One of Archer's many stories involved Augusta National and the great Ben Hogan, known as the "Iceman" for his close-lipped efficient manner on the golf course. In 1967, Archer and Hogan were to play together in the third round, both in the hunt. Archer could hardly sleep, wondering what it would be like to be out there with the "Iceman," a hero of his. When the two teed off, Archer had already prepared for a round of silence and respect, when Hogan came wandering over and started talking to Archer as he walked down the first fairway, which drops about eight stories and then climbs back up. "He just went on and on, told me how nice my win had been at Greensboro, and such, for the entire day," recalled Archer. "It was a total surprise and marvelous experience."

   Three years later, after Archer had won the Masters in 1969, his job was to prepare the winner's banquet the following year. When it came time to do seating arrangements, Archer wanted to be next to Hogan and set the table as such. Throughout the night, Archer would glance over and notice Hogan was drawing elaborate winged horses on the tablecloth, not really involved with what was going on. "They were beautiful, I should have kept that tablecloth," said Archer.

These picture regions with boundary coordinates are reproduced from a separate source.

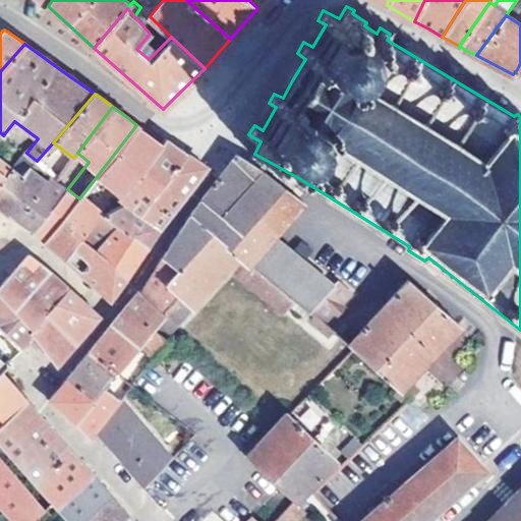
[(105,184),(123,198),(161,143),(141,128),(136,125),(79,198),(46,241),(56,251),(65,258),(81,237),(99,213),(90,206),(105,184)]
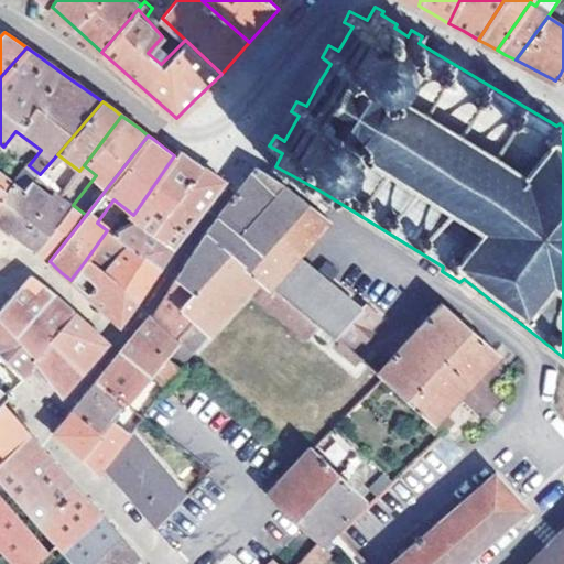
[(131,218),(136,220),(141,220),(149,218),(153,210),(164,217),(203,164),(184,152),(180,149),(174,155),(133,215),(131,218)]
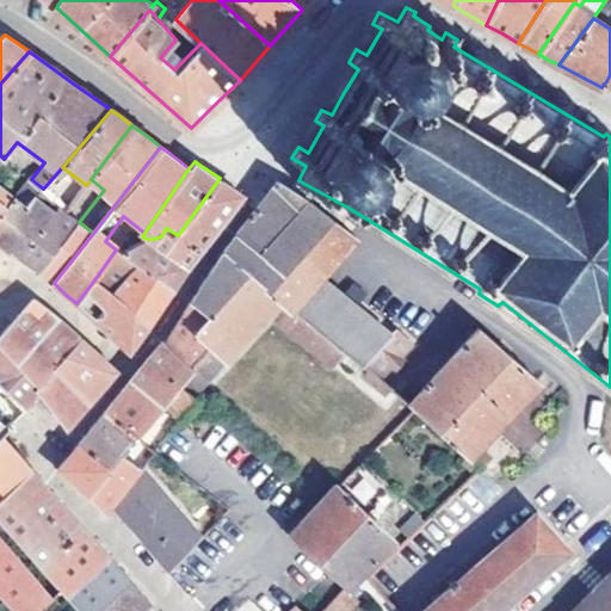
[(394,334),(370,316),(360,308),(370,295),(357,285),(347,297),(322,276),(346,244),(350,246),(358,236),(339,222),(344,215),(349,208),(298,180),(283,172),(224,251),(214,269),(193,298),(222,321),(191,363),(177,384),(192,397),(271,312),(281,301),(290,307),(283,315),(298,327),(306,321),(344,352),(349,356),(364,368),(394,334)]
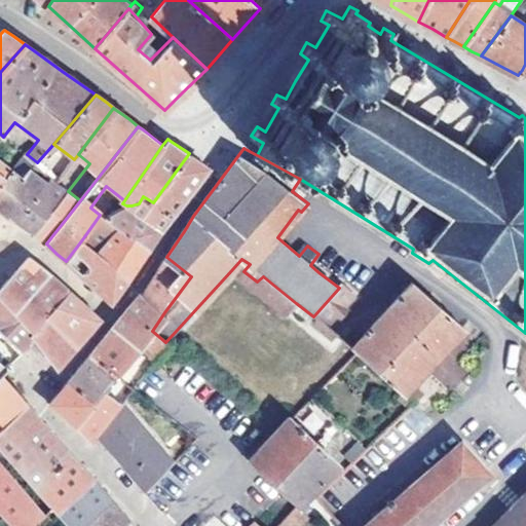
[(106,216),(148,250),(160,231),(208,167),(203,164),(189,153),(153,202),(143,196),(139,203),(132,205),(126,205),(106,216)]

   After his own presentation as winner, Archer told the crowd," I'm sure Mr. Hogan would have something to say." "Suddenly, the air just went out of the room. You could have heard a pin drop from the shock of the crowd," said Archer. Well, gentleman that he was, Hogan got up and said a few totally uncomfortable words to the crowd and sat back down. Archer felt badly, but realized that Hogan didn't like crowds or stages, but had always liked him. "There was no comfortable way to apologize to him, but he handled it very well, as he did everything else in his life," recalled Archer.

   The stories are many, the experiences vast. There was the time on 1964, at Archer's urging, when the entire lounge room at a southern country club got up, went outside and ate in a windstorm with Charlie Sifford, when the first PGA black player, was refused admittance and told he would have to eat outside. The club changed its policy on the spot.
   Golf has been good to George Archer and his family. It has, as he hoped for 50 years previously, put the glow in him. It's visible to anyone paying attention.